Open the 12–14 dendritic arbor Z-stack projection tiff files in Photoshop. Apply consistent adjustments to the upper and lower pixel intensity bounds of the pixel intensity histogram until the dendrites are visually distinguishable from background.

2.

Open a new Photoshop file having the same resolution (pixels per inch) as each Z-stack projection but with 4× greater X–Y dimensions. This file will serve as a canvas to reassemble the full dendritic arbor as a montage of Z-stack max intensity projections.

3.

Copy and paste the max intensity projections onto the new canvas.

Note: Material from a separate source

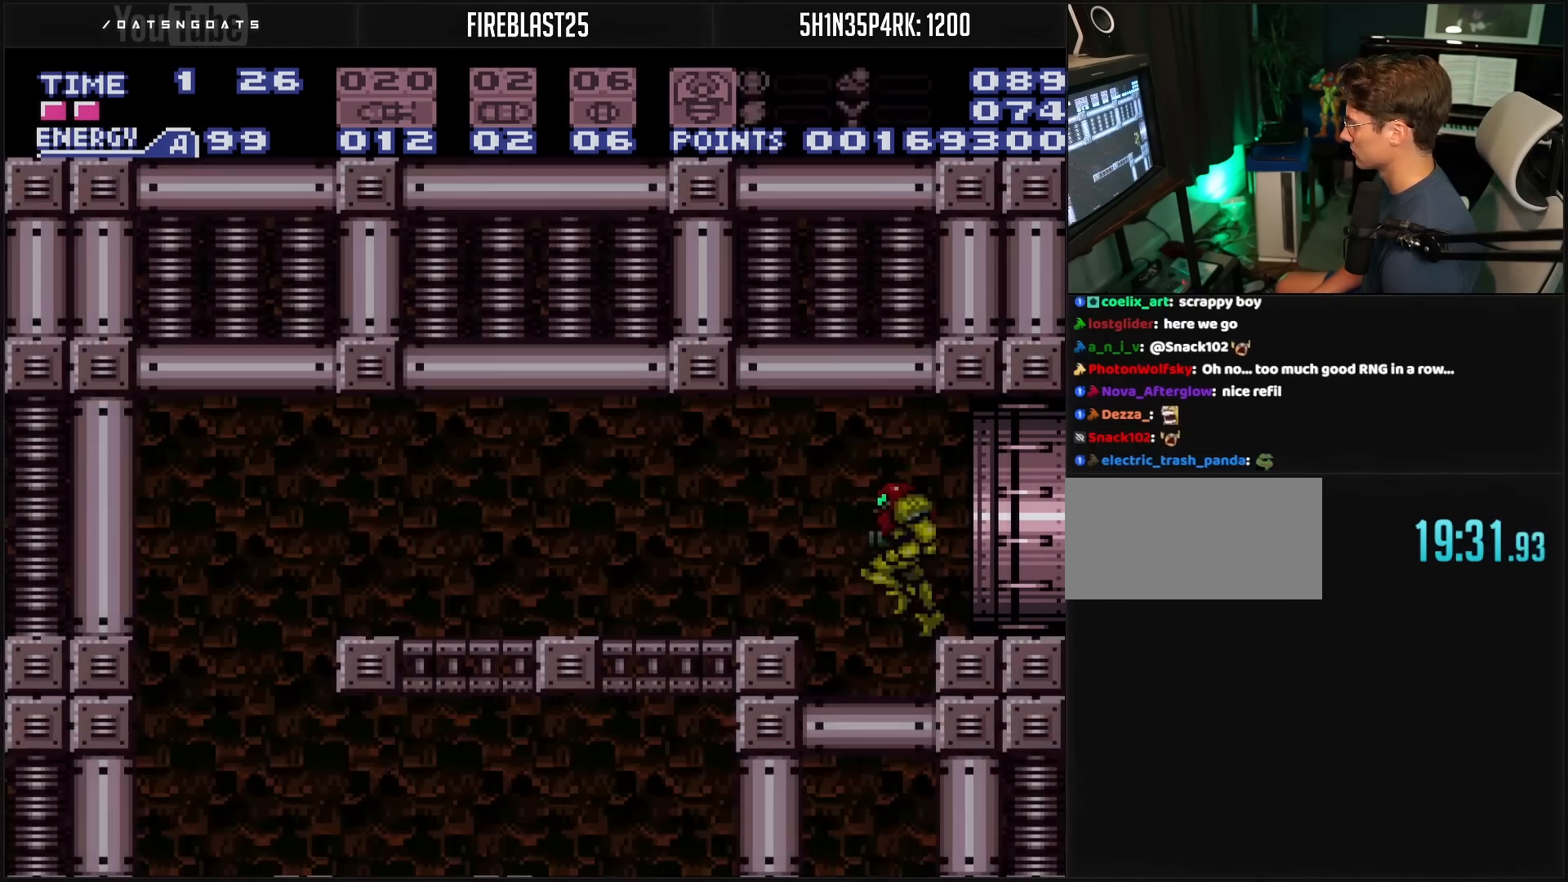
{"buttons": ["B"], "events": []}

Each max intensity projection is now a unique layer on the canvas. Align layers by locating and matching the regions of dendritic branch overlap contained in max intensity projections of adjacent fields of view. The alignment process is facilitated by adjusting layer opacity and forward–backward arrangement. When the layers are properly aligned, flatten the image. Save this montage containing light dendrites on a dark background as a 16 bit tiff file for dendritic arbor analysis in the next step. For display of the arbor, we typically invert the image Lookup Table (LUT) so dendrites are dark on a light background.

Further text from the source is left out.